MOSSLEY Town Council has served notice that it wants to be treated as a potential bidder for two plots of land registered as assets of community value… even though it does not have the cash to buy them.They are hoping their decision, which triggers a six-month moratorium, will give other would-be purchasers the time to put together bids from community groups to keep the land at Greaves Street and Cross Street out of the clutch of developers.
Town Council chair Councillor Frank Travis said: “Our move is to open up the matter to a wider public consultation.
“Over the next six months we will be trying publicise the fact this land is available.”
Tameside Council were informed by Alfred Newton Solicitors, who were acting on behalf of the two owners, they were intending to dispose of the two plots, the car park on Cross Street and area near the cobbled path.
They in turn notified Mossley Town Council, the body which nominated the land to be included in Tameside Council’s register of assets of community value.
Planning consent has already been secured for three houses on the car park site and two properties near the cobbled steps.The legal firm added the owners have no present intention to dispose of the residue of the land which is also included in the register of assets of community value.
The notification triggered an initial six-week moratorium from the time Tameside Council was notified.
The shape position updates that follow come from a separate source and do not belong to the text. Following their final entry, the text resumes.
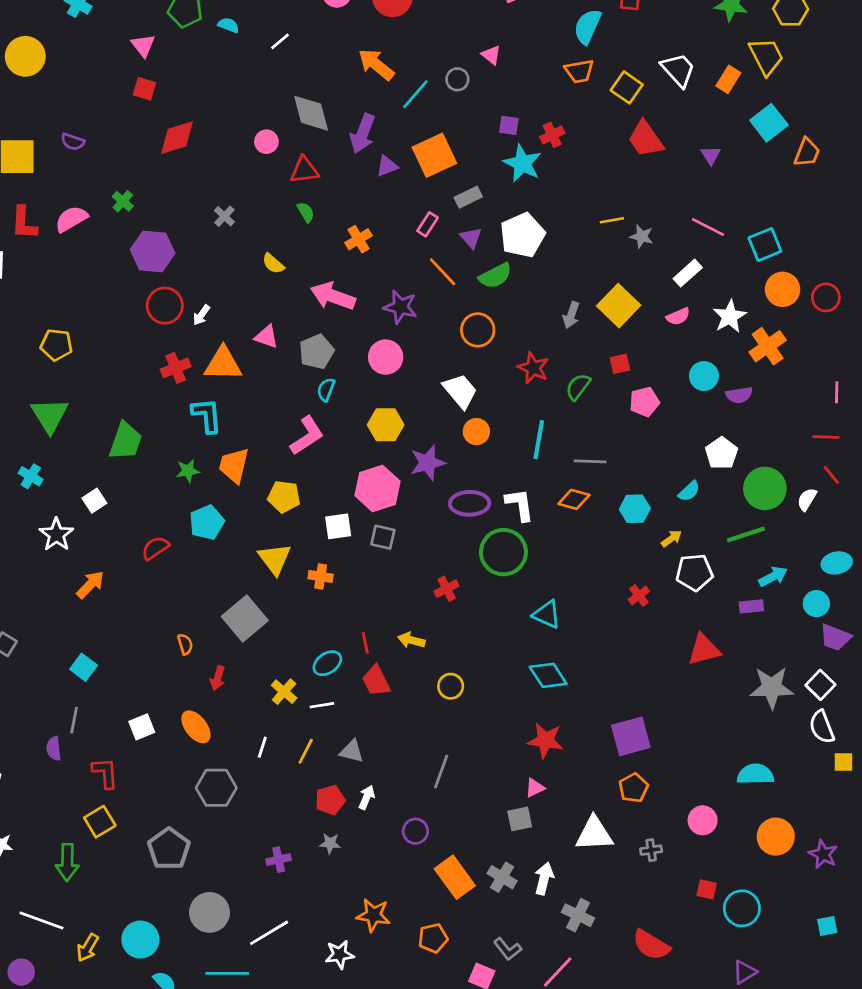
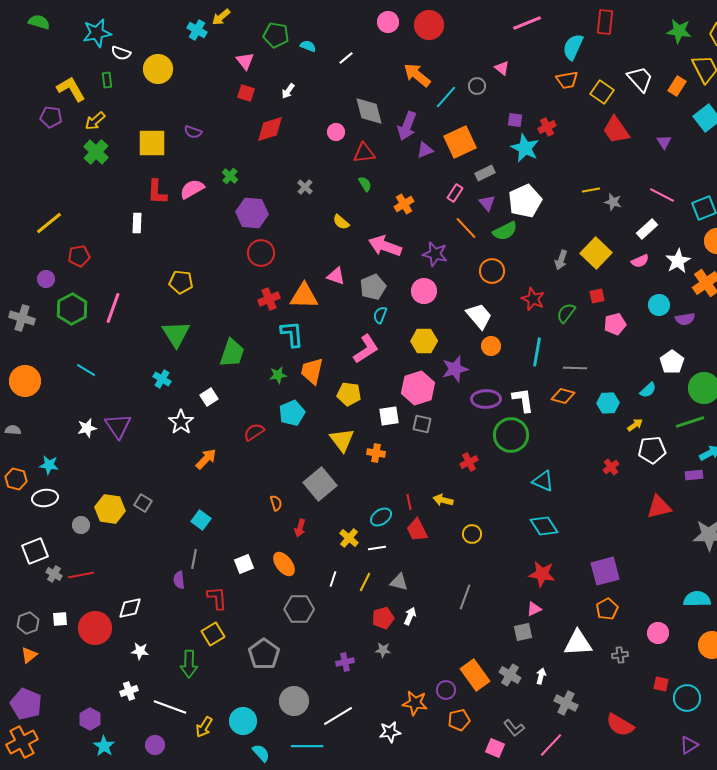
white arrow: (201, 315) -> (288, 91), moved
purple circle: (415, 831) -> (446, 690), moved
white arrow: (544, 879) -> (541, 676), size x0.7

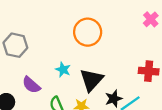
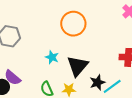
purple semicircle: (31, 85) -> (13, 78), moved

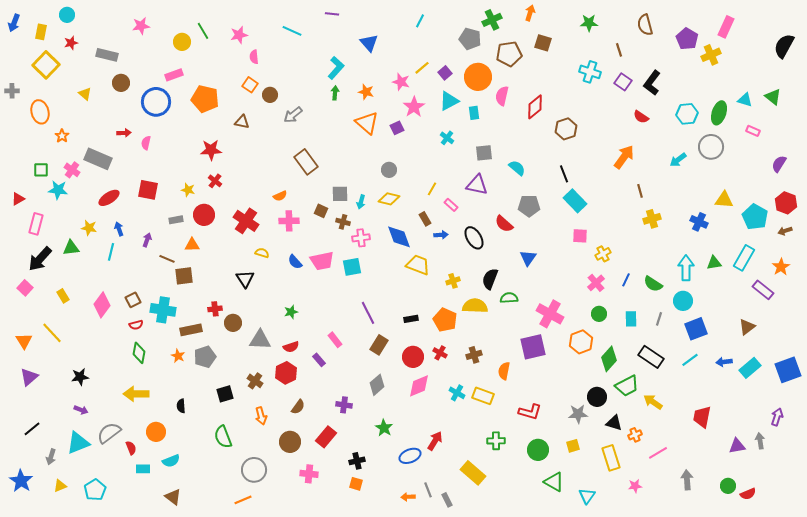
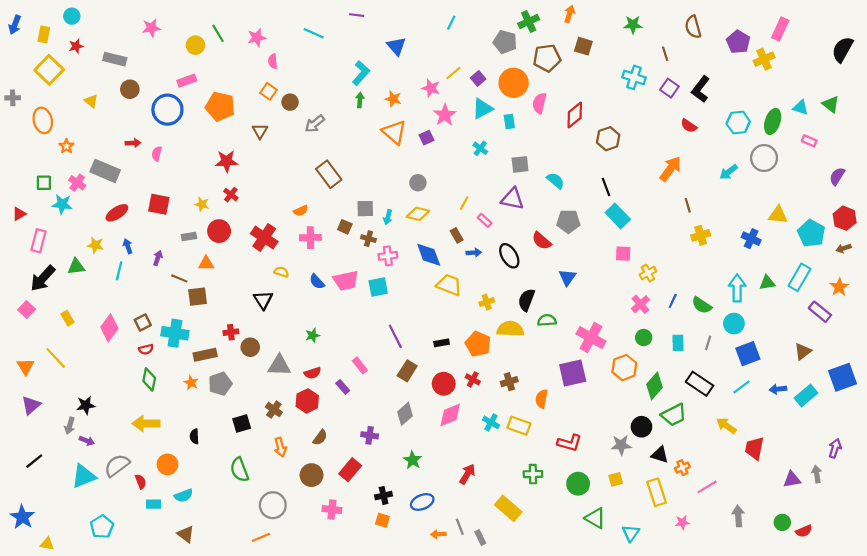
brown triangle: (242, 122) -> (260, 131), turned 49
blue square: (788, 370) -> (842, 377), moved
yellow arrow: (653, 402) -> (726, 426), moved
blue ellipse: (410, 456) -> (422, 502), moved
gray arrow: (51, 457) -> (70, 426), moved
yellow triangle: (60, 486) -> (47, 544), moved, turned 32

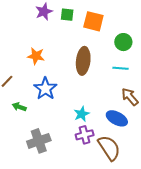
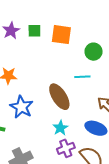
brown ellipse: (83, 61) -> (59, 97), moved, turned -32
cyan line: (121, 68) -> (82, 77), moved

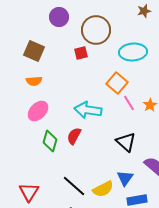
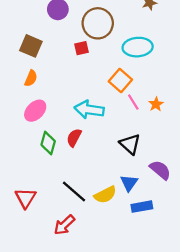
orange semicircle: (34, 81) -> (31, 78), turned -63

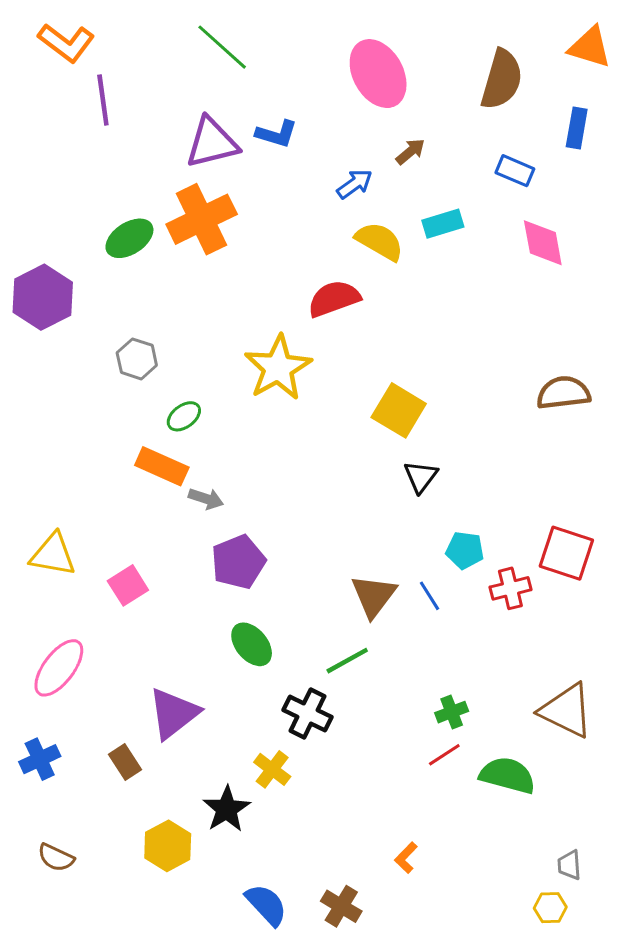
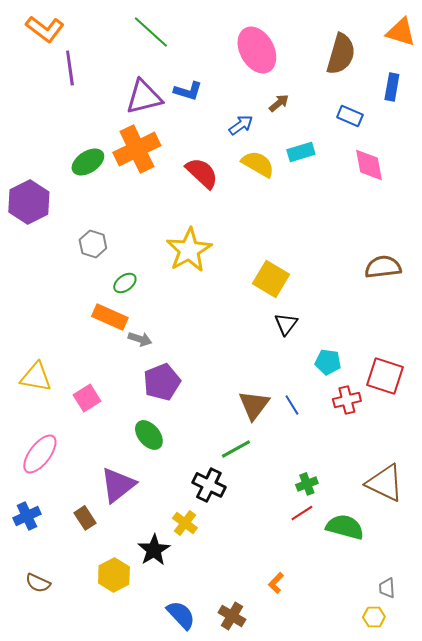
red semicircle: (334, 299) -> (202, 173), moved, turned 63
cyan pentagon: (465, 550) -> (328, 362), moved
green ellipse: (252, 644) -> (149, 435), moved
This expired on October 18.
During that period, a community interest group could submit a written request to the council that it wished to be treated as a potential bidder.
And in this period the owners of the land are prevented from advertising or marketing the plots for sale.
Mossley Town Council called an extraordinary general meeting to discuss what to do as the October 18 deadline came before its next scheduled gathering.
Town councillors Stephen Homer and Martin Stimson questioned if it was realistic to bid for the land when they could not find funds for a street cleaning programme in the town.
It was suggested the town council could register interest to be “mischievous”.
However, it was decided that registering interest would buy time to any other community group to come forward with a bid to prevent the land from being developed and ensure it is retained as an open space.
At the end of the protected period on March 6, 2020, the owners will be permitted to sell the land to anybody they choose.